> **About this task**: Starting at the line that has "Every image in" and stopping after the line that has "-0.001359, -0.146340, 1.243475]]", write those lines out again with "description" swapped for "annotation" and everything else unchanged. Leave the pictures out.

> **Recorded information**:
*-*-*
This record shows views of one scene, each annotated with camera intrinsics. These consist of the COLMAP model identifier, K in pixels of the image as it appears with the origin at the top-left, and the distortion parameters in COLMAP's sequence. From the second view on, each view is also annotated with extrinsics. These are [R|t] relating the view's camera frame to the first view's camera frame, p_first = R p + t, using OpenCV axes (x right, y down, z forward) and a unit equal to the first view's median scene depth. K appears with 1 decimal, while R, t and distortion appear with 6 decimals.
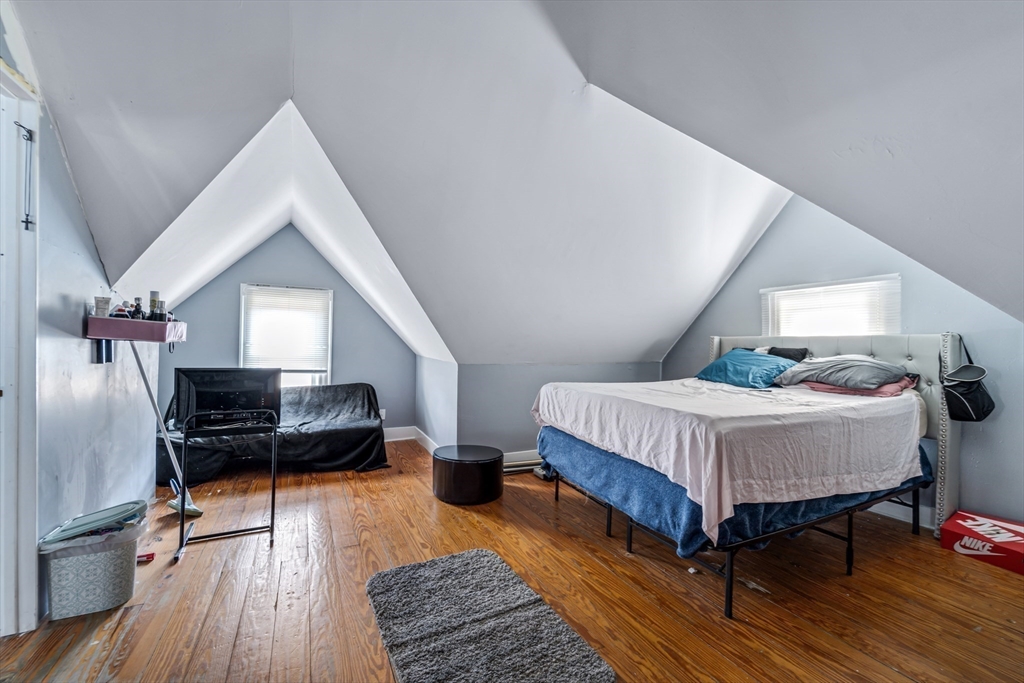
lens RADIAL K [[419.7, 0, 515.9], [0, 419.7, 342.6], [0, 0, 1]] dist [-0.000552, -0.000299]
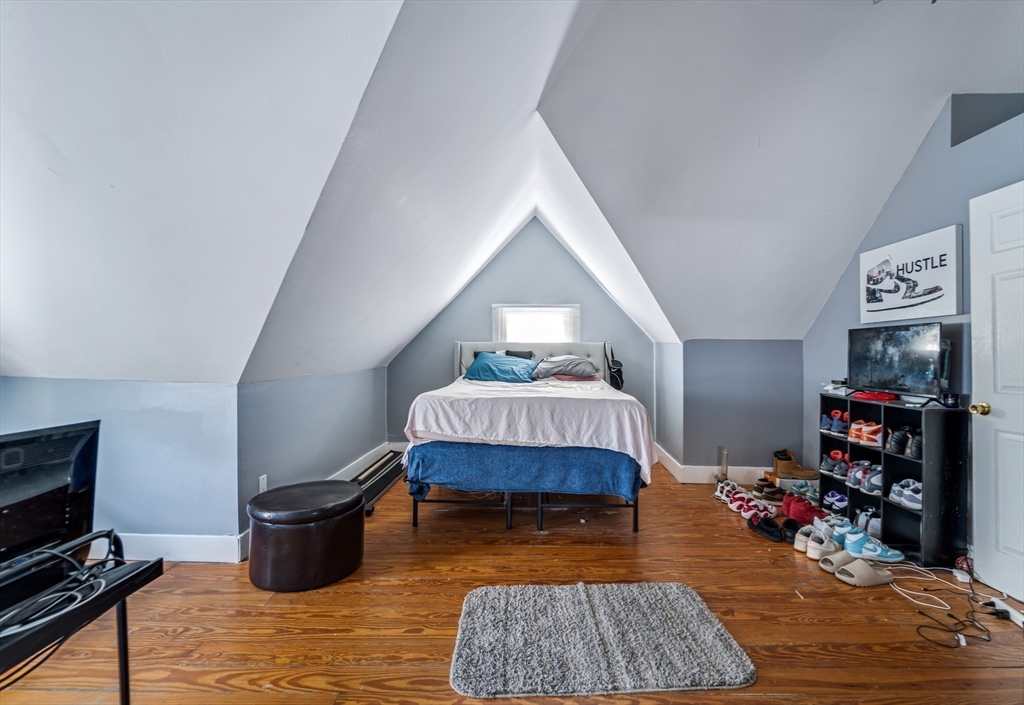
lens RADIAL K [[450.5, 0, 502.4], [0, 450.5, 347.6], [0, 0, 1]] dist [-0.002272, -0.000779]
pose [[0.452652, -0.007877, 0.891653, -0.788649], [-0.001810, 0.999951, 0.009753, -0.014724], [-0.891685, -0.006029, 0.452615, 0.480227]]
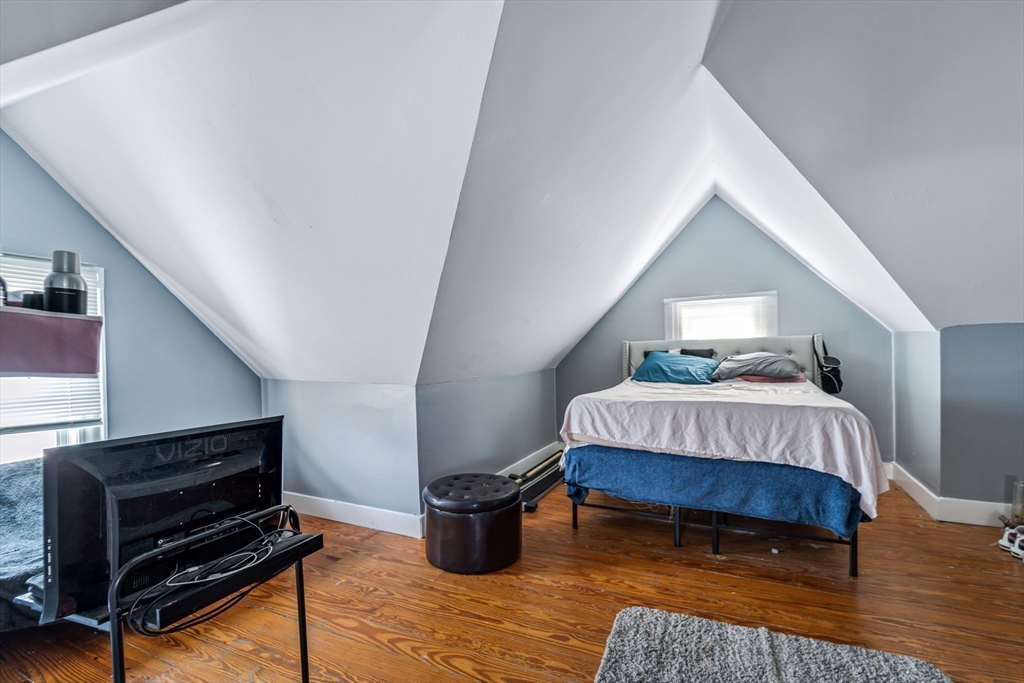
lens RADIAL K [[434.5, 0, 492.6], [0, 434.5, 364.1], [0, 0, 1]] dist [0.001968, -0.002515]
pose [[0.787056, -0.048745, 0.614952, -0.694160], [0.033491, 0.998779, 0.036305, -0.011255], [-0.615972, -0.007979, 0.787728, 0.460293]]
*-*-*
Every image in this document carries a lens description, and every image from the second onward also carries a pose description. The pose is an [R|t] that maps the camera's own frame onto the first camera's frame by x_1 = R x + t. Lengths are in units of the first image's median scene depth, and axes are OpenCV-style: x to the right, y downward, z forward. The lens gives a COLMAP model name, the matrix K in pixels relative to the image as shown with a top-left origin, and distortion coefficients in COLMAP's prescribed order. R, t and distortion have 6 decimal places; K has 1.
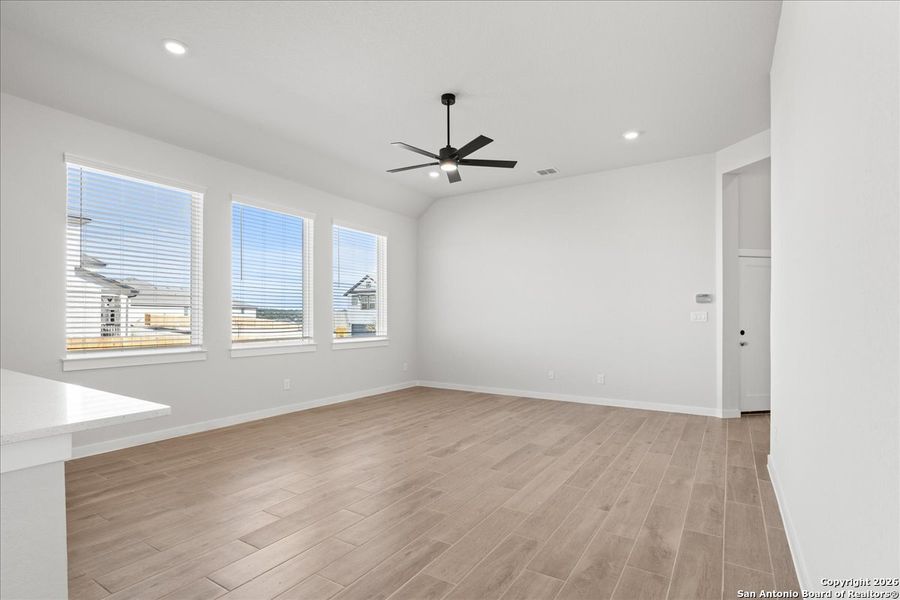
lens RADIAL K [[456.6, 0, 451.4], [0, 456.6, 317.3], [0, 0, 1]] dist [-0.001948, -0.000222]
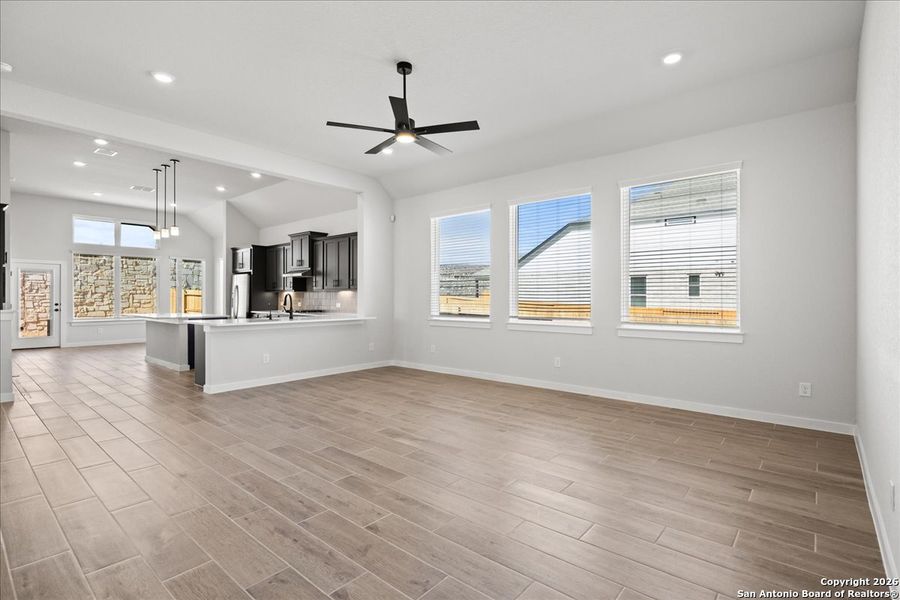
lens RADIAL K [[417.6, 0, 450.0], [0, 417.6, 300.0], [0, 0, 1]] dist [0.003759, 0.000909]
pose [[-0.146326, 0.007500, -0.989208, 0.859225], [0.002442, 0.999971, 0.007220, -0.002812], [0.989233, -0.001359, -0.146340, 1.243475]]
*-*-*
> **Exercise solution**:
Every image in this document carries a lens annotation, and every image from the second onward also carries a pose annotation. The pose is an [R|t] that maps the camera's own frame onto the first camera's frame by x_1 = R x + t. Lengths are in units of the first image's median scene depth, and axes are OpenCV-style: x to the right, y downward, z forward. The lens gives a COLMAP model name, the matrix K in pixels relative to the image as shown with a top-left origin, and distortion coefficients in COLMAP's prescribed order. R, t and distortion have 6 decimal places; K has 1.
lens RADIAL K [[456.6, 0, 451.4], [0, 456.6, 317.3], [0, 0, 1]] dist [-0.001948, -0.000222]
lens RADIAL K [[417.6, 0, 450.0], [0, 417.6, 300.0], [0, 0, 1]] dist [0.003759, 0.000909]
pose [[-0.146326, 0.007500, -0.989208, 0.859225], [0.002442, 0.999971, 0.007220, -0.002812], [0.989233, -0.001359, -0.146340, 1.243475]]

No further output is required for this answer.